──────── RAW DATA
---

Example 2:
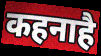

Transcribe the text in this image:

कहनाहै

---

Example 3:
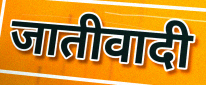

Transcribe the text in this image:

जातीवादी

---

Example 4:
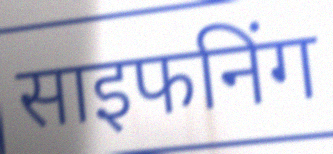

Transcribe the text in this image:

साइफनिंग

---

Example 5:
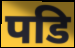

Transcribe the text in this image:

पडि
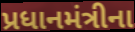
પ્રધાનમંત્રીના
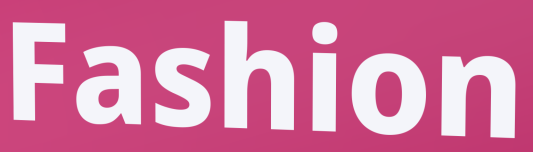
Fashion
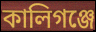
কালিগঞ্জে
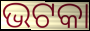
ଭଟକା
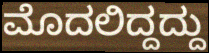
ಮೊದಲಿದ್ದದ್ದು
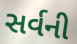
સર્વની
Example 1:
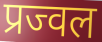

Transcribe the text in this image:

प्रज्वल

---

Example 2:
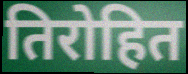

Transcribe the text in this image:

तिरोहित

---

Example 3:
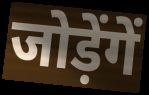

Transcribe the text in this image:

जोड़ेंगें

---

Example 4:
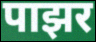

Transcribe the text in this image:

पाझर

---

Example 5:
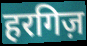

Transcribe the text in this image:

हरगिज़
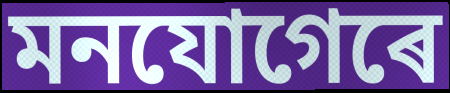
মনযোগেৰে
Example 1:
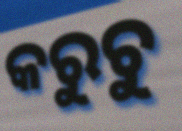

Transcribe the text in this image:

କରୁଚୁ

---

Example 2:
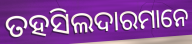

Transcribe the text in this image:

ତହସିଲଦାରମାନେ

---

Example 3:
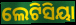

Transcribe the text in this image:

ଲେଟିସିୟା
────────────────
__WHAT YOU SHOULD DO__
The expected answer is the listing above, duplicated exactly, with its pictures removed.

__OUTPUT OF THE TASK__
---

Example 2:

Transcribe the text in this image:

कहनाहै

---

Example 3:

Transcribe the text in this image:

जातीवादी

---

Example 4:

Transcribe the text in this image:

साइफनिंग

---

Example 5:

Transcribe the text in this image:

पडि
પ્રધાનમંત્રીના
Fashion
কালিগঞ্জে
ଭଟକା
ಮೊದಲಿದ್ದದ್ದು
સર્વની
Example 1:

Transcribe the text in this image:

प्रज्वल

---

Example 2:

Transcribe the text in this image:

तिरोहित

---

Example 3:

Transcribe the text in this image:

जोड़ेंगें

---

Example 4:

Transcribe the text in this image:

पाझर

---

Example 5:

Transcribe the text in this image:

हरगिज़
মনযোগেৰে
Example 1:

Transcribe the text in this image:

କରୁଚୁ

---

Example 2:

Transcribe the text in this image:

ତହସିଲଦାରମାନେ

---

Example 3:

Transcribe the text in this image:

ଲେଟିସିୟା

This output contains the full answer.